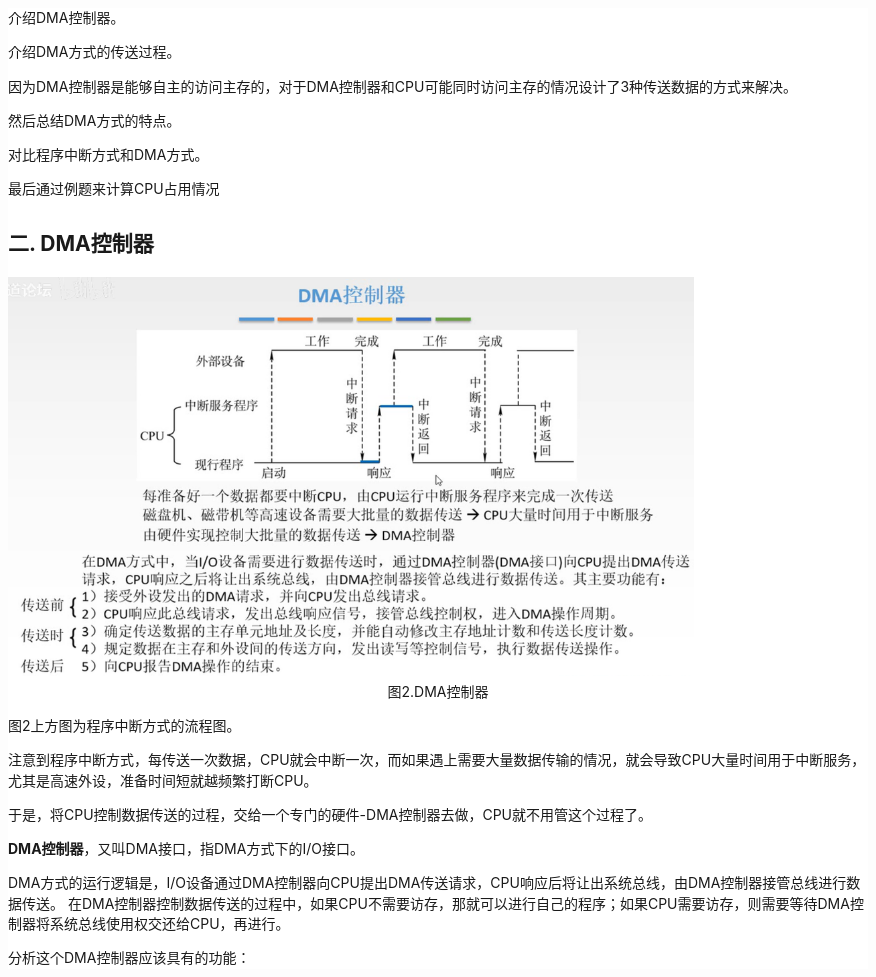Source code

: 介绍DMA控制器。

介绍DMA方式的传送过程。

因为DMA控制器是能够自主的访问主存的，对于DMA控制器和CPU可能同时访问主存的情况设计了3种传送数据的方式来解决。

然后总结DMA方式的特点。

对比程序中断方式和DMA方式。

最后通过例题来计算CPU占用情况

## 二. DMA控制器

<img src="计组1208-2.png" alt="计组1208-2" style="zoom:67%;" />

<center>图2.DMA控制器</center>

图2上方图为程序中断方式的流程图。

注意到程序中断方式，每传送一次数据，CPU就会中断一次，而如果遇上需要大量数据传输的情况，就会导致CPU大量时间用于中断服务，尤其是高速外设，准备时间短就越频繁打断CPU。

于是，将CPU控制数据传送的过程，交给一个专门的硬件-DMA控制器去做，CPU就不用管这个过程了。

**DMA控制器**，又叫DMA接口，指DMA方式下的I/O接口。

DMA方式的运行逻辑是，I/O设备通过DMA控制器向CPU提出DMA传送请求，CPU响应后将让出系统总线，由DMA控制器接管总线进行数据传送。
在DMA控制器控制数据传送的过程中，如果CPU不需要访存，那就可以进行自己的程序；如果CPU需要访存，则需要等待DMA控制器将系统总线使用权交还给CPU，再进行。

分析这个DMA控制器应该具有的功能：
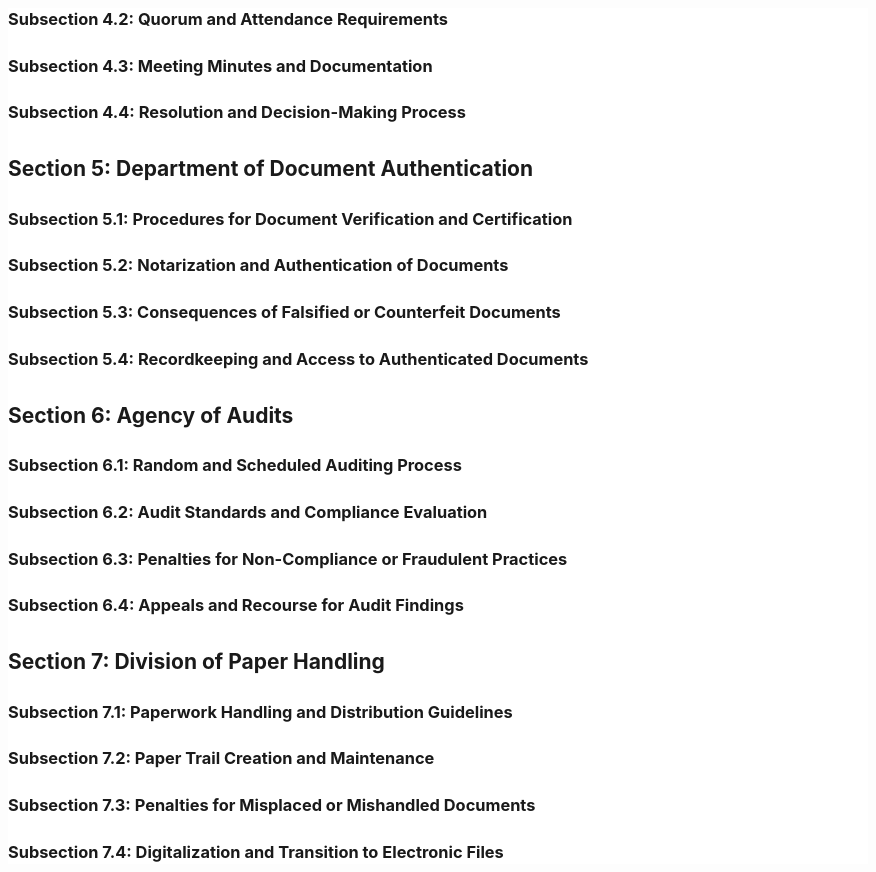### Subsection 4.2: Quorum and Attendance Requirements

### Subsection 4.3: Meeting Minutes and Documentation

### Subsection 4.4: Resolution and Decision-Making Process

## Section 5: Department of Document Authentication

### Subsection 5.1: Procedures for Document Verification and Certification

### Subsection 5.2: Notarization and Authentication of Documents

### Subsection 5.3: Consequences of Falsified or Counterfeit Documents

### Subsection 5.4: Recordkeeping and Access to Authenticated Documents

## Section 6: Agency of Audits

### Subsection 6.1: Random and Scheduled Auditing Process

### Subsection 6.2: Audit Standards and Compliance Evaluation

### Subsection 6.3: Penalties for Non-Compliance or Fraudulent Practices

### Subsection 6.4: Appeals and Recourse for Audit Findings

## Section 7: Division of Paper Handling

### Subsection 7.1: Paperwork Handling and Distribution Guidelines

### Subsection 7.2: Paper Trail Creation and Maintenance

### Subsection 7.3: Penalties for Misplaced or Mishandled Documents

### Subsection 7.4: Digitalization and Transition to Electronic Files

Exercise prompt:
In the listing above, find the line with "于是，将CPU控制数据传送的" and the line with "分析这个DMA控制器应该具有的功能："; set down exactly those two lines and every line between them, nothing more.

Response box:
于是，将CPU控制数据传送的过程，交给一个专门的硬件-DMA控制器去做，CPU就不用管这个过程了。

**DMA控制器**，又叫DMA接口，指DMA方式下的I/O接口。

DMA方式的运行逻辑是，I/O设备通过DMA控制器向CPU提出DMA传送请求，CPU响应后将让出系统总线，由DMA控制器接管总线进行数据传送。
在DMA控制器控制数据传送的过程中，如果CPU不需要访存，那就可以进行自己的程序；如果CPU需要访存，则需要等待DMA控制器将系统总线使用权交还给CPU，再进行。

分析这个DMA控制器应该具有的功能：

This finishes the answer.